Monday, March 8, 2010

From the 'skeptic' in me to the 'thinking' me...

I choose the other path...
Liberal, Radical, Non-conformist, Non-religious, A-political, Agnostic
All the 'alternate' paths.
A friend of mine terms it the easier route. After all, to follow and to confirm takes guts and gumption.

The alternate paths are always relative. They move on a continuum with graded milestones. Who defines these alternate paths? Do the ones following them mark the distance and set the benchmark? Or does the outsider looking through his tinted glasses judge the perimeter?

To me, being Liberal is to be able to have friends of the opposite gender and care two hoots about campus gossip? It is about WE being able to decide when 'we' want to have a baby and not have the world make our timetable.To me, being Radical is to not follow hierarchy and not treat a senior like 'GOD', just because they deem it necessary.To me, being a Non-conformist is to be able to do much more than my research, expanding boundaries and merging horizons; to explore my potential, be an active student on campus and to be able to say that the lab is after all not my favorite place on campus. To me, being Non- religious is to let people pray, believe and have faith of any manner and let people understand that i do not necessarily have to follow the prescribed faith. Is there anything termed the 'global faith'?To me, being Apolitical is to understand that each political agenda has something good in store but not be blinded by the shiny curtains that rise. And being politically correct is very simple- not to say anything or do anything that hurts anybody's sentiments, targeting a sensitive aspect of their life; refusing to smile at crass jokes that bend the rules of gender, community and individual cpompetence. To me, being Agnostic is to know that when good comes out of what I do or when the little I can do, makes someone happy; my prayers are answered. Rituals, ceremonies, mores, traditions do little to my understanding of my personal faith; though I admit, am yet to completely dis-entangle myself from them. But yes, I have chosen the alternate path..

▸ Task 1: Can you repeat the post on alternate paths word for word, starting with "I choose the" and going on through "guts and gumption."?

Dataset excerpts

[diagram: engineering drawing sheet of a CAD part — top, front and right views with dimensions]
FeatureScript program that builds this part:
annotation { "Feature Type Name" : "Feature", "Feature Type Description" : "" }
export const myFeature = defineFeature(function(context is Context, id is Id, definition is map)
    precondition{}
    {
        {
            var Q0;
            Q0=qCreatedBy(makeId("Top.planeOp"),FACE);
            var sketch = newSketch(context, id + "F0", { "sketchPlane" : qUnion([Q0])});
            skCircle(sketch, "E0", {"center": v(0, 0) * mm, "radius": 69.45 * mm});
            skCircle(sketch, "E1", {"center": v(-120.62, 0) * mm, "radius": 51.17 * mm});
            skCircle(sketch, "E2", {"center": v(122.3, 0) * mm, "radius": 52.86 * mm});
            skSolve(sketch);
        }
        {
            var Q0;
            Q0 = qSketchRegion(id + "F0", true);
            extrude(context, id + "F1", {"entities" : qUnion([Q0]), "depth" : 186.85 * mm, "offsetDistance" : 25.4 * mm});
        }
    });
---
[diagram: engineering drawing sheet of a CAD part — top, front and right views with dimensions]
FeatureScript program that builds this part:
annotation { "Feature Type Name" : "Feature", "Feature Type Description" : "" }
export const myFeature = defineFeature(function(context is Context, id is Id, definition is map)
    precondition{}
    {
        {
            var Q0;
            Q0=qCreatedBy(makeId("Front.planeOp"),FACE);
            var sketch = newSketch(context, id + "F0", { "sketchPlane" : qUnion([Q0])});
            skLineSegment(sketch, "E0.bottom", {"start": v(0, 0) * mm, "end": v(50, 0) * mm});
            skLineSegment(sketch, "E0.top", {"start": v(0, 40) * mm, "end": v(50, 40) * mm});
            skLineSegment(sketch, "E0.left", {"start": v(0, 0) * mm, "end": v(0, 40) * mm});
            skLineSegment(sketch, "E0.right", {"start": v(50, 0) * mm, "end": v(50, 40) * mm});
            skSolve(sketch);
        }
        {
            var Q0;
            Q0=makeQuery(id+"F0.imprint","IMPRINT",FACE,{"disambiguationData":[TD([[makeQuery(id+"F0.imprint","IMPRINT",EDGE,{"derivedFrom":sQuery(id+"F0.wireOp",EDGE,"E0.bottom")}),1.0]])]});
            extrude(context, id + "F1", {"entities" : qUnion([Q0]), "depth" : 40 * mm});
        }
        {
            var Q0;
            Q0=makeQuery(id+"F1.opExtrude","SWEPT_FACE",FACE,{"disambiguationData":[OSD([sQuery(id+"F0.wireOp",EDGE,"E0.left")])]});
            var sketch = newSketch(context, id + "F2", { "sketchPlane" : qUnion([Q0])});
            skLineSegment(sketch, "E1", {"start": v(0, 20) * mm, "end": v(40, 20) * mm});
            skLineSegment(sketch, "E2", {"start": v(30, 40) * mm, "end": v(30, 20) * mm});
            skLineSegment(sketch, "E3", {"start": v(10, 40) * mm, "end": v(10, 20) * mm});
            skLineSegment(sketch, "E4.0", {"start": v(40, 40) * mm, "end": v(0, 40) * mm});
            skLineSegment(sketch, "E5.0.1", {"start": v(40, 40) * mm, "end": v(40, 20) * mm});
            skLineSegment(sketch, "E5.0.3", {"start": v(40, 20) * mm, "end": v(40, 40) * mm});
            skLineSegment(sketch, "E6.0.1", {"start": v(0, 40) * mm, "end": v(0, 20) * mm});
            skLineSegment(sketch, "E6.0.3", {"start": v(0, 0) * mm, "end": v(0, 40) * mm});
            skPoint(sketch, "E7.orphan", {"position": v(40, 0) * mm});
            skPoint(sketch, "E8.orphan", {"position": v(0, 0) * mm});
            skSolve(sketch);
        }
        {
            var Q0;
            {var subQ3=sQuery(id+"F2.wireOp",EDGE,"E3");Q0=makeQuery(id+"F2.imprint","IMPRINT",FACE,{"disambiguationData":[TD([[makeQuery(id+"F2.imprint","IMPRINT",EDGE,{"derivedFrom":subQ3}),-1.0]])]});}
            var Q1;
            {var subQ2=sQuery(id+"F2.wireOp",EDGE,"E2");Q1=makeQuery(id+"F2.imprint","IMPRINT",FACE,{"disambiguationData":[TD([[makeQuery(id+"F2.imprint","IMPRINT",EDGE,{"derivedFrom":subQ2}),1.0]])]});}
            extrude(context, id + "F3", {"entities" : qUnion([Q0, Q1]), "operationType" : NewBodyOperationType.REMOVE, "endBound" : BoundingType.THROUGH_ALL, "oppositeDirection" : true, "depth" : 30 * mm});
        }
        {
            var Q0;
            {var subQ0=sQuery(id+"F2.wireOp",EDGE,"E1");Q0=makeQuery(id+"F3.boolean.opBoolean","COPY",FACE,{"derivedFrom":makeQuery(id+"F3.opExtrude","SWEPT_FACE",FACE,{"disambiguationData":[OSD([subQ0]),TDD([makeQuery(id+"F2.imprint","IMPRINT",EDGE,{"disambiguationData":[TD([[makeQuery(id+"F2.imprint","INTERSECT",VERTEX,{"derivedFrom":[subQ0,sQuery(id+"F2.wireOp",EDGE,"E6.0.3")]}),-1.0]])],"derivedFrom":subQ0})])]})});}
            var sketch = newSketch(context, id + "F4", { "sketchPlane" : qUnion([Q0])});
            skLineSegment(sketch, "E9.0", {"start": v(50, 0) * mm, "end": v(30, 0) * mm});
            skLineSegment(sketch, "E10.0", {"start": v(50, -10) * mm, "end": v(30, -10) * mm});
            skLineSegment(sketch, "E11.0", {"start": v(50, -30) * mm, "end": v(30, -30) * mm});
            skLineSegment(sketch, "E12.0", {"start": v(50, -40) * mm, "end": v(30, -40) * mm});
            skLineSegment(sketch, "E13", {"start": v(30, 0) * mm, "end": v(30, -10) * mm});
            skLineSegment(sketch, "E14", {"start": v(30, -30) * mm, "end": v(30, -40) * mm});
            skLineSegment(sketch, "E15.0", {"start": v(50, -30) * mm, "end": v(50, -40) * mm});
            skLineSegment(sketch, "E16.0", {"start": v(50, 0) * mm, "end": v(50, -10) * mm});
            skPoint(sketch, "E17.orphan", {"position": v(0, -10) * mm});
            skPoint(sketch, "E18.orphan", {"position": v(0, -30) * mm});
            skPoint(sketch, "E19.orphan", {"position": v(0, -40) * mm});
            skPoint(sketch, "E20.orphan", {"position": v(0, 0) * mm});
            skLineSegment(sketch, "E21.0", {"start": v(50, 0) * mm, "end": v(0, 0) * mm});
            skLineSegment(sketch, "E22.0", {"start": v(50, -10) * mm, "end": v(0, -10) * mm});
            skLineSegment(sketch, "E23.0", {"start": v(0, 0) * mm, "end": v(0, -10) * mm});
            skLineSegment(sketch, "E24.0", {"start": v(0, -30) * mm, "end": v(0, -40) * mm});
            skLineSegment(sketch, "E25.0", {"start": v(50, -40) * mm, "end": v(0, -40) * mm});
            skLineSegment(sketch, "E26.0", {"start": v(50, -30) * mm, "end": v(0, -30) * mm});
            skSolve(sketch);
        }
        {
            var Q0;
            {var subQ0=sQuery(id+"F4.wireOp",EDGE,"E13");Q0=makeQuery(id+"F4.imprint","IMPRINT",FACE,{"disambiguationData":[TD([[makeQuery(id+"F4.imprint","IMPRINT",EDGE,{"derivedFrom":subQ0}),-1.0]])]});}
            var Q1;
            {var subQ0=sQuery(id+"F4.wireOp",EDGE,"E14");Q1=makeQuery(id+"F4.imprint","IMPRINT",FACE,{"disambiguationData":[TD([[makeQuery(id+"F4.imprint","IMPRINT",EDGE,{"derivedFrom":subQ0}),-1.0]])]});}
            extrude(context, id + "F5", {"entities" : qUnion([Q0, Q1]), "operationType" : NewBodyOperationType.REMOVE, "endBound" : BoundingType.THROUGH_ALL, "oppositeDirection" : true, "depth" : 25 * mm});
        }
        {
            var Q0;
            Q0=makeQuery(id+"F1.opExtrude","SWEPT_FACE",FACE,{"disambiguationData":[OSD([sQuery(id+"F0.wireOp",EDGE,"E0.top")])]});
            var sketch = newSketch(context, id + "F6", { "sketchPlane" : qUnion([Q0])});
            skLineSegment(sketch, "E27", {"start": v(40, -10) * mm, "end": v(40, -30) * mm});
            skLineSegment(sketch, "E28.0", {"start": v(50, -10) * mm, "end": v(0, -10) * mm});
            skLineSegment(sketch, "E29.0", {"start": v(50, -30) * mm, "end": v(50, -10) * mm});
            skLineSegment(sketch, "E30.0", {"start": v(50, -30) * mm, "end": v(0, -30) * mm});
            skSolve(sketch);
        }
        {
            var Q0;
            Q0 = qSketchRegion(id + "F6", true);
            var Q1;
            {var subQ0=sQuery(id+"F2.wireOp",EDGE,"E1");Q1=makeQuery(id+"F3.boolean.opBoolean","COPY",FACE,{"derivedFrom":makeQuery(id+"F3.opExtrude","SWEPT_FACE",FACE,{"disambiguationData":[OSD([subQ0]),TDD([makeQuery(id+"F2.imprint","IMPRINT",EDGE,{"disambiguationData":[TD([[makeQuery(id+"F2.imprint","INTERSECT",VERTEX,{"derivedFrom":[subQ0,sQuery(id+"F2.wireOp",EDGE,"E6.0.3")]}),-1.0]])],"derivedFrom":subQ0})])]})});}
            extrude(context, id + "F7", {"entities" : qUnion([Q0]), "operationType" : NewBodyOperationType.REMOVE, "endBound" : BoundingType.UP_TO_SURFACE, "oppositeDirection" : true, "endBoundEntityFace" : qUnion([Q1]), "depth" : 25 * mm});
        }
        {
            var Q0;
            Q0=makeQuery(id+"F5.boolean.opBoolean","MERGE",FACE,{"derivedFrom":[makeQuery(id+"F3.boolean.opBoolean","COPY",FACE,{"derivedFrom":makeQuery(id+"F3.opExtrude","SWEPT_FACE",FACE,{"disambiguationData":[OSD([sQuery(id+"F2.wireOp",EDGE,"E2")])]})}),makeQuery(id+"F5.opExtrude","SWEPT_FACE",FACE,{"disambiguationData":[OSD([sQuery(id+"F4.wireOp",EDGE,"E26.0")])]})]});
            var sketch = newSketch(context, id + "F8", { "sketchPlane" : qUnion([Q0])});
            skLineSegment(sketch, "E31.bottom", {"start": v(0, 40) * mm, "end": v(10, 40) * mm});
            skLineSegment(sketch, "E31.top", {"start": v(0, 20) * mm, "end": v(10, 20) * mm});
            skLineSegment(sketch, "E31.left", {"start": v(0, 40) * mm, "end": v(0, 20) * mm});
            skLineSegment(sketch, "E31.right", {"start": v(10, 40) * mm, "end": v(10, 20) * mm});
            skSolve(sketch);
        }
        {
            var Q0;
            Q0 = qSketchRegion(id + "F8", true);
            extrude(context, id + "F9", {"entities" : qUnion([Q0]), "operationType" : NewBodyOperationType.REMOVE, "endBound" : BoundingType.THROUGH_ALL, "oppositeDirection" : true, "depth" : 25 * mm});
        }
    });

▸ Task 2: Which rows contain the string "VERTEX"? Select and copy every such row, treating uppercase and lowercase as different.

▸ Right answer 1:
I choose the other path...
Liberal, Radical, Non-conformist, Non-religious, A-political, Agnostic
All the 'alternate' paths.
A friend of mine terms it the easier route. After all, to follow and to confirm takes guts and gumption.

▸ Right answer 2:
            {var subQ0=sQuery(id+"F2.wireOp",EDGE,"E1");Q0=makeQuery(id+"F3.boolean.opBoolean","COPY",FACE,{"derivedFrom":makeQuery(id+"F3.opExtrude","SWEPT_FACE",FACE,{"disambiguationData":[OSD([subQ0]),TDD([makeQuery(id+"F2.imprint","IMPRINT",EDGE,{"disambiguationData":[TD([[makeQuery(id+"F2.imprint","INTERSECT",VERTEX,{"derivedFrom":[subQ0,sQuery(id+"F2.wireOp",EDGE,"E6.0.3")]}),-1.0]])],"derivedFrom":subQ0})])]})});}
            {var subQ0=sQuery(id+"F2.wireOp",EDGE,"E1");Q1=makeQuery(id+"F3.boolean.opBoolean","COPY",FACE,{"derivedFrom":makeQuery(id+"F3.opExtrude","SWEPT_FACE",FACE,{"disambiguationData":[OSD([subQ0]),TDD([makeQuery(id+"F2.imprint","IMPRINT",EDGE,{"disambiguationData":[TD([[makeQuery(id+"F2.imprint","INTERSECT",VERTEX,{"derivedFrom":[subQ0,sQuery(id+"F2.wireOp",EDGE,"E6.0.3")]}),-1.0]])],"derivedFrom":subQ0})])]})});}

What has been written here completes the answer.